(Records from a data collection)
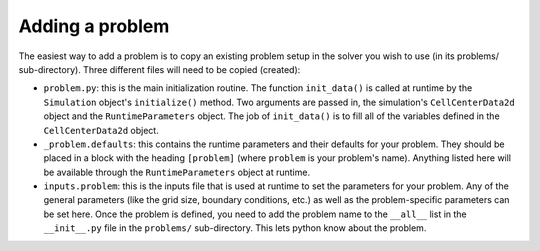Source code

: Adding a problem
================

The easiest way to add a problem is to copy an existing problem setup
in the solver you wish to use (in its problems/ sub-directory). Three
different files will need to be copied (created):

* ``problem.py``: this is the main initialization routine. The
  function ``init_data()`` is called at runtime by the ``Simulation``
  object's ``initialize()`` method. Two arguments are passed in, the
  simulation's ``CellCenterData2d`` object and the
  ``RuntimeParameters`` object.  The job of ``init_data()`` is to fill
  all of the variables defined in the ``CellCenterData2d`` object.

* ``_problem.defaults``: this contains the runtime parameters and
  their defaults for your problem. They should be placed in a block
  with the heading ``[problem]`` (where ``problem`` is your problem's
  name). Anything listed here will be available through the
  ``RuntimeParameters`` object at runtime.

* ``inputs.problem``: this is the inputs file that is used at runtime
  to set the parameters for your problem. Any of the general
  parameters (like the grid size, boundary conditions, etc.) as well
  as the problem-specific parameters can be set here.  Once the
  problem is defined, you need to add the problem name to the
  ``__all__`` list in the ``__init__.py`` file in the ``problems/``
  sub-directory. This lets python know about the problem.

- **Work item**
Without the pictures, reproduce the entries exactly.

- **Answer to the problem**
Source code

: Adding a problem
================

The easiest way to add a problem is to copy an existing problem setup
in the solver you wish to use (in its problems/ sub-directory). Three
different files will need to be copied (created):

* ``problem.py``: this is the main initialization routine. The
  function ``init_data()`` is called at runtime by the ``Simulation``
  object's ``initialize()`` method. Two arguments are passed in, the
  simulation's ``CellCenterData2d`` object and the
  ``RuntimeParameters`` object.  The job of ``init_data()`` is to fill
  all of the variables defined in the ``CellCenterData2d`` object.

* ``_problem.defaults``: this contains the runtime parameters and
  their defaults for your problem. They should be placed in a block
  with the heading ``[problem]`` (where ``problem`` is your problem's
  name). Anything listed here will be available through the
  ``RuntimeParameters`` object at runtime.

* ``inputs.problem``: this is the inputs file that is used at runtime
  to set the parameters for your problem. Any of the general
  parameters (like the grid size, boundary conditions, etc.) as well
  as the problem-specific parameters can be set here.  Once the
  problem is defined, you need to add the problem name to the
  ``__all__`` list in the ``__init__.py`` file in the ``problems/``
  sub-directory. This lets python know about the problem.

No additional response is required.